## Tasks to perform
1) Answer these questions using the article on students' smartphones in art and design:
(a) Who wrote the article, and which course is that person studying on?
(b) What does the article say has enabled smartphones to become multifaceted, integral creative tools?
(c) Which two sectors are named as showing an increased focus on mobile?
2) Extend the article on students' smartphones in art and design practice, picking up after its final sentence.

## Extract provided
•••
Digital Present is interested in understanding the impacts of students’ personal mundane technologies on their learning lives. In this article CSM MA Applied Imagination student, Paulina Jawor, explores how smartphones are adopted by students as part of their art practice and looks at the work of her peers. She also looks briefly at how smartphones became integral to the conceptual and making processes undertaken by CSM MA Design students for the recent Blythe House project.*
Mobile digital devices have enabled social media, email and apps to weave themselves into our everyday experience. Increasingly, mobile technologies are at heart of what we do, and how we do it. However, it’s not the device itself but the internet connection that has enabled smartphones to become the multifaceted and integral creative tools they are today. We are used to businesses creating online brand experiences as part of their core strategies, and there is an increased focus on mobile in a number of sectors, including retail and financial services. For instance, restaurants create customised and interactive menus available on tablets, sporting venues make it possible to order food and beverages on a smartphone and have it delivered to your stand. The examples are endless. Of interest to the University of the Arts London is how our students’ smartphones or tablets are being used in art and design practice, as our understanding of evolving digital culture will inform the ways in which we develop our approaches to art and design education.
•••
[Named region outline records]
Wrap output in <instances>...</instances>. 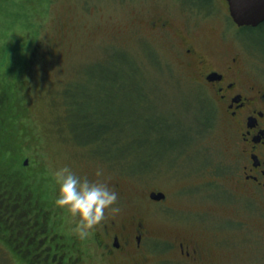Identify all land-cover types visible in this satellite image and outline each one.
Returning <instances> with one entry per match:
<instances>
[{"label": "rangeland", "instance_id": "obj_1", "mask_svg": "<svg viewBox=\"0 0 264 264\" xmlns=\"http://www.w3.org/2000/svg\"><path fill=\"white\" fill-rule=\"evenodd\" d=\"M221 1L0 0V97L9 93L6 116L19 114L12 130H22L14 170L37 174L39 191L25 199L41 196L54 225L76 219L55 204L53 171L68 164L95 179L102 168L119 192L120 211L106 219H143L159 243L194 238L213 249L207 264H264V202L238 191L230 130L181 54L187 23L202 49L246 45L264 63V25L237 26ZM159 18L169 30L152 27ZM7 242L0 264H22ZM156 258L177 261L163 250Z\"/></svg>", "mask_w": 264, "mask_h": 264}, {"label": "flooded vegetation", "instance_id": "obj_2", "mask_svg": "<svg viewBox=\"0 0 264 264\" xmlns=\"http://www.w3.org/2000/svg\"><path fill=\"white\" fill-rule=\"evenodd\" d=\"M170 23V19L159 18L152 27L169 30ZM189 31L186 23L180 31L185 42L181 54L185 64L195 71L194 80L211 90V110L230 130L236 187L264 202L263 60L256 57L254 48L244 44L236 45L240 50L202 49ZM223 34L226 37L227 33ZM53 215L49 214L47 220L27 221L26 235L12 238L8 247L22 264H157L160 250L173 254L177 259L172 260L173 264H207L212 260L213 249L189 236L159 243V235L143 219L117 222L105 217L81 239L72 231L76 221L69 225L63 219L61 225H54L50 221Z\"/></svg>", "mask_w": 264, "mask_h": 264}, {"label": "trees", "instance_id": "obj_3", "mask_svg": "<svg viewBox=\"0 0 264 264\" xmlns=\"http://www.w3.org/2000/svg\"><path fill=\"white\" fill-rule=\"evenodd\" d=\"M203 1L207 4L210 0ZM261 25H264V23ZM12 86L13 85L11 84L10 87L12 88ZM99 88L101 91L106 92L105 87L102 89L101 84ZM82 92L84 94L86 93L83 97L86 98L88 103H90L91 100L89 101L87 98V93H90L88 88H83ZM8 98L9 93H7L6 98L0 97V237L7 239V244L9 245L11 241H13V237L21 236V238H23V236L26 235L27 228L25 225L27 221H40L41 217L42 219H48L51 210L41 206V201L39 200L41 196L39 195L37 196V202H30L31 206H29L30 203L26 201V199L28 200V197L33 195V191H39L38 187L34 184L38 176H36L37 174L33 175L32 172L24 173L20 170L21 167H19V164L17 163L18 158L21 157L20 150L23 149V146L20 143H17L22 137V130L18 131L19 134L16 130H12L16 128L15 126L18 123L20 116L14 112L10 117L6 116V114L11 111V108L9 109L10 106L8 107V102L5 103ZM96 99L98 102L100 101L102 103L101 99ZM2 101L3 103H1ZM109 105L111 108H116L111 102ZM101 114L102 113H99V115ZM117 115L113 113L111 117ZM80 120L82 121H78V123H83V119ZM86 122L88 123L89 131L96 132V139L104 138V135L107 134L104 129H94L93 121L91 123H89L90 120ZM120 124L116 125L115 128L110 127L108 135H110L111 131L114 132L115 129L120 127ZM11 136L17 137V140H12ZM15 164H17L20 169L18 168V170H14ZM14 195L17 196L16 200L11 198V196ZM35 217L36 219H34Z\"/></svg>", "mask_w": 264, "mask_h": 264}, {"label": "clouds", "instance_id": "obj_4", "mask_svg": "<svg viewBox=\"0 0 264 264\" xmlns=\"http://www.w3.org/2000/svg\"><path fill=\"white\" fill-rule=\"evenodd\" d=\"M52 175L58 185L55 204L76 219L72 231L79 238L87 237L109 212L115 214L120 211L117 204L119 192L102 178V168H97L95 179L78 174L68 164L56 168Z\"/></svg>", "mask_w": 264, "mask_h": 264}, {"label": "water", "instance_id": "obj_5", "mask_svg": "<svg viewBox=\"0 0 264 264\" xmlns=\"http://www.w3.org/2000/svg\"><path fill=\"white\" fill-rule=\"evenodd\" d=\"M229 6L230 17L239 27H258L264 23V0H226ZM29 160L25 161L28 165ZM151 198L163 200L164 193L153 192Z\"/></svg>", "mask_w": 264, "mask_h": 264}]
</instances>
•••
## Task-by-task results
1)
(a) Paulina Jawor, a student on the CSM MA Applied Imagination course.
(b) The internet connection, not the device itself.
(c) Retail and financial services.

2)
Apps for creating
Last month my laptop broke and I had to create a movie. So, I downloaded the iMovie app on to my tablet in order to make the short film – which can be watched on YouTube.
It wasn’t until my laptop broke that I realised the number of apps that can replace many functions of large computer software packages.
In fact, I have become rather enchanted by the number of applications that help you to edit your movies: apps which create scrolling credits, music libraries and starting trailers are all very useful. I have since been on a shopping spree and purchased numerous apps for different reasons, some to help with my project and others because they were a good idea. Instagram makes photo editing quick and easy, however if you’re an artist and perfectionist, there are a number of apps, that help you edit the smallest aesthetic details of a photo. As a freelance graphic designer, I often use my iPhone or tablet to work on small jobs whilst travelling by train. One of the best apps that I would recommend to anyone is Photoshop Express. It works without the wi-fi connection and makes my job easier. I use Adobe Sketch to finish off the corrected photo and create a brochure, business card, postcard or anything else that I am working on at the moment. I don’t waste my time, I save it.
For those who are interested in graphic design practice, there are apps like ‘Practical Photoshop: the Adobe Photoshop magazine’, where you can find out about newest features of Photoshop, step-by-step tutorials, master new techniques and many more. Another useful app, to help you become a better designer and gain a professional qualification is CS6 ACE Exam for Photoshop. It helps you to prepare and revise.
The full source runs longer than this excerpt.